Minister of Cultural and Religious Affairs
- In office 1994–2000
- President: Chandrika Kumaratunga
- Prime Minister: Sirimavo Bandaranaike
- Preceded by: W. J. M. Lokubandara
- Succeeded by: Monty Gopallawa

Member of Parliament for Gampaha District
- In office 1989–2000

Member of Parliament for Attanagalla
- In office 1980–1989
- Preceded by: Sirimavo Bandaranaike
- Succeeded by: Constituency Abolished

Member of the Ceylon Parliament for Divulapitiya
- In office 1960–1977
- Preceded by: Percy Jayakodi
- Succeeded by: Ariyaratne Jayatillake

Personal details
- Born: 24 August 1930 Sri Lanka
- Died: 30 August 2010 (aged 80)
- Party: Sri Lanka Freedom Party
- Alma mater: Trinity College, Ananda College

= Lakshman Jayakody =

Sri Lankan politician

Lakshman Jayakody (24 August 1930 - 30 August 2010) was a Sri Lankan politician, an SLFP stalwart and the Minister of Cultural and Religious Affairs in the Sri Lankan Cabinet from 1994 to 2000.

Lakshman Jayakody was born 24 August 1930 the eldest child of Lionel Jayakody and Gwendoline. He commenced his education at Ladies' College, Colombo, where his mother was educated, before the family moved to Kandy, when he was admitted Trinity College. Later he gained admission to Ananda College, Colombo to do advance level studies, where he also represented the college XI cricket team and won colours in cricket.

Jayakody joined the Sri Lanka Freedom Party (SLFP) on 1 November 1954, and became the General Secretary of the SLFP Trade Union in 1959. In July 1960 he contested the 5th general parliamentary elections in the Divulapitiya electorate. He was successful, winning the seat by almost 5,000 votes. Jayakody retained the seat in the two subsequent elections but lost it in the 1977 elections, to the United National Party candidate, Ariyaratne Jayatillake, by 2,874 votes.
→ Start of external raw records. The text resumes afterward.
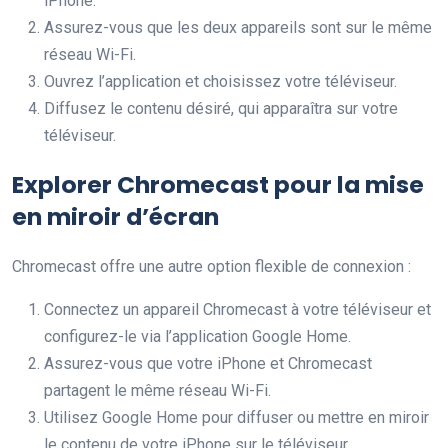
iPhone.
Assurez-vous que les deux appareils sont sur le même
réseau Wi-Fi.
Ouvrez l’application et choisissez votre téléviseur.
Diffusez le contenu désiré, qui apparaîtra sur votre
téléviseur.
Explorer Chromecast pour la mise
en miroir d’écran
Chromecast offre une autre option flexible de connexion :
Connectez un appareil Chromecast à votre téléviseur et
configurez-le via l’application Google Home.
Assurez-vous que votre iPhone et Chromecast
partagent le même réseau Wi-Fi.
Utilisez Google Home pour diffuser ou mettre en miroir
le contenu de votre iPhone sur le téléviseur.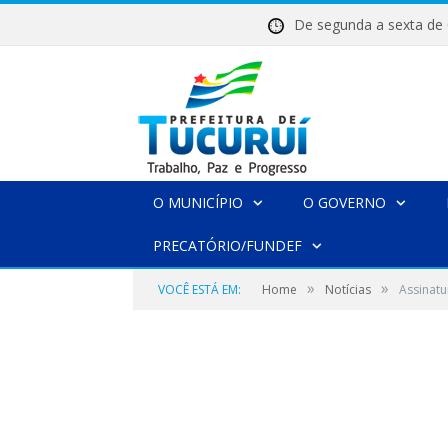
De segunda a sexta 
O MUNICÍPIO
O GOVERNO
PRECATÓRIO/FUNDEF
»
»
VOCÊ ESTÁ EM:
Home
Notícias
Assinatu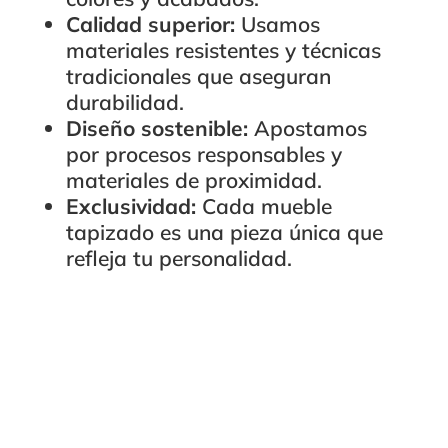
Calidad superior:
Usamos
materiales resistentes y técnicas
tradicionales que aseguran
durabilidad.
Diseño sostenible:
Apostamos
por procesos responsables y
materiales de proximidad.
Exclusividad:
Cada mueble
tapizado es una pieza única que
refleja tu personalidad.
During this period he served as the Deputy Minister of Defence and Foreign Affairs and the Parliamentary Secretary to the Prime Minister in the Second Sirimavo Bandaranaike cabinet.
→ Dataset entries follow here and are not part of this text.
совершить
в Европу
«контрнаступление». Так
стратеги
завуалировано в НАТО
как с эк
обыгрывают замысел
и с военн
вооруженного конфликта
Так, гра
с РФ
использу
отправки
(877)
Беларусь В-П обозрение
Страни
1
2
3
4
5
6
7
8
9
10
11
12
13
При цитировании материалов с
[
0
Jayakody was selected as the Sri Lanka Freedom Party's representative for Attanagalla, replacing Sirimavo Bandaranaike after she was expelled from parliament and banned from public office for seven years in 1980.

At the 9th parliamentary elections in 1989 he successfully contested the Gampaha electorate. Jayakody retained his seat at the parliamentary elections in 1994 and was appointed Minister of Cultural and Religious Affairs. He did not contest the elections in 2000, retiring from politics.

He subsequently served as a senior presidential advisor to the President Chandrika Kumaratunga and President Mahinda Rajapaksa.

Jayakody died at Colombo General Hospital on 30 August 2010, at age 80.